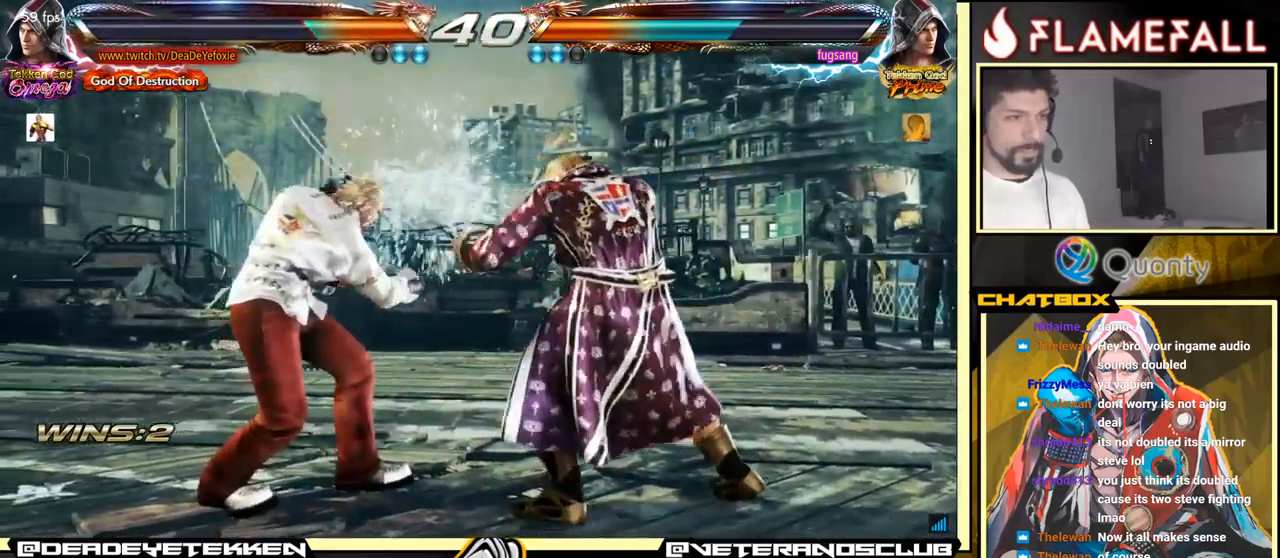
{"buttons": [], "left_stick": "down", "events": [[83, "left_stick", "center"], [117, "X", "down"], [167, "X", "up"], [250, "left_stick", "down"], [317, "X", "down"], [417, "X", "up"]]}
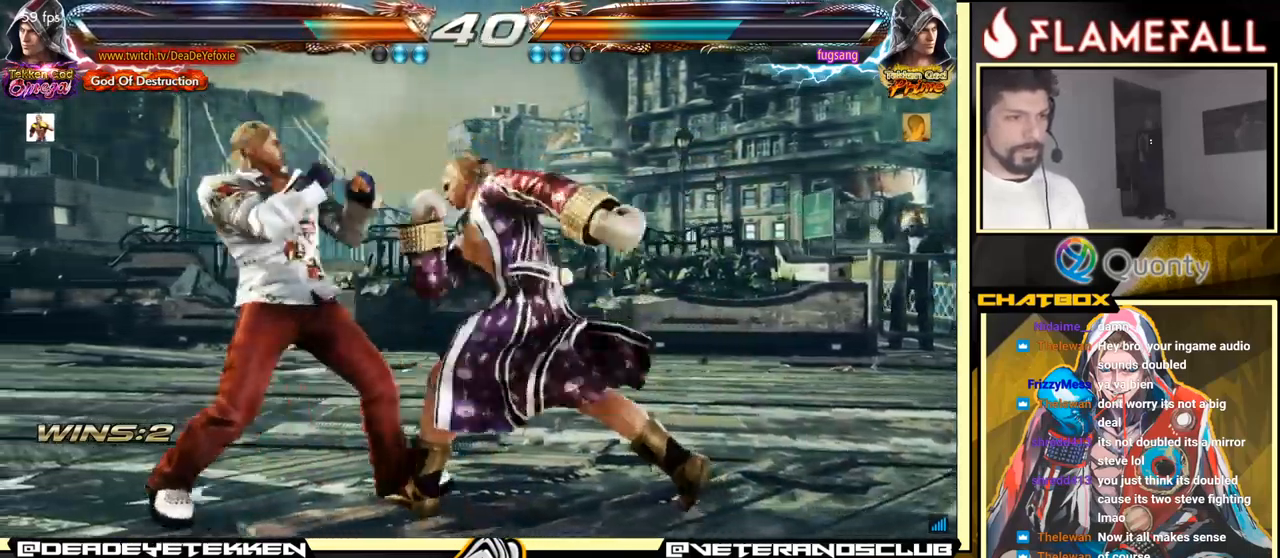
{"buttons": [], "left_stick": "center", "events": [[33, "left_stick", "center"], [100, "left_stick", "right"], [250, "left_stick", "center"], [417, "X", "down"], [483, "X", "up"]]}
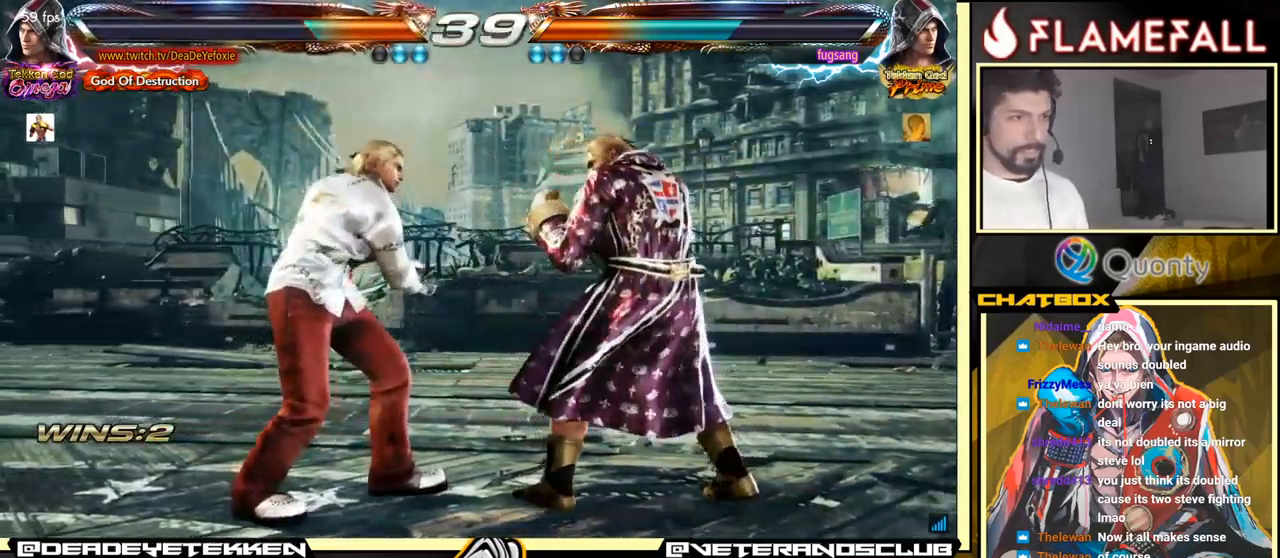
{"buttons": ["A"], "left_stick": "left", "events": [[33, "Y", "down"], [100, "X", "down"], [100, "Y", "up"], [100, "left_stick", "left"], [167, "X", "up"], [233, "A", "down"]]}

• _Activity_:
Using the material above, return every line exactly as it appears, minus the pictures.

• _Written answer_:
{"buttons": [], "left_stick": "down", "events": [[83, "left_stick", "center"], [117, "X", "down"], [167, "X", "up"], [250, "left_stick", "down"], [317, "X", "down"], [417, "X", "up"]]}
{"buttons": [], "left_stick": "center", "events": [[33, "left_stick", "center"], [100, "left_stick", "right"], [250, "left_stick", "center"], [417, "X", "down"], [483, "X", "up"]]}
{"buttons": ["A"], "left_stick": "left", "events": [[33, "Y", "down"], [100, "X", "down"], [100, "Y", "up"], [100, "left_stick", "left"], [167, "X", "up"], [233, "A", "down"]]}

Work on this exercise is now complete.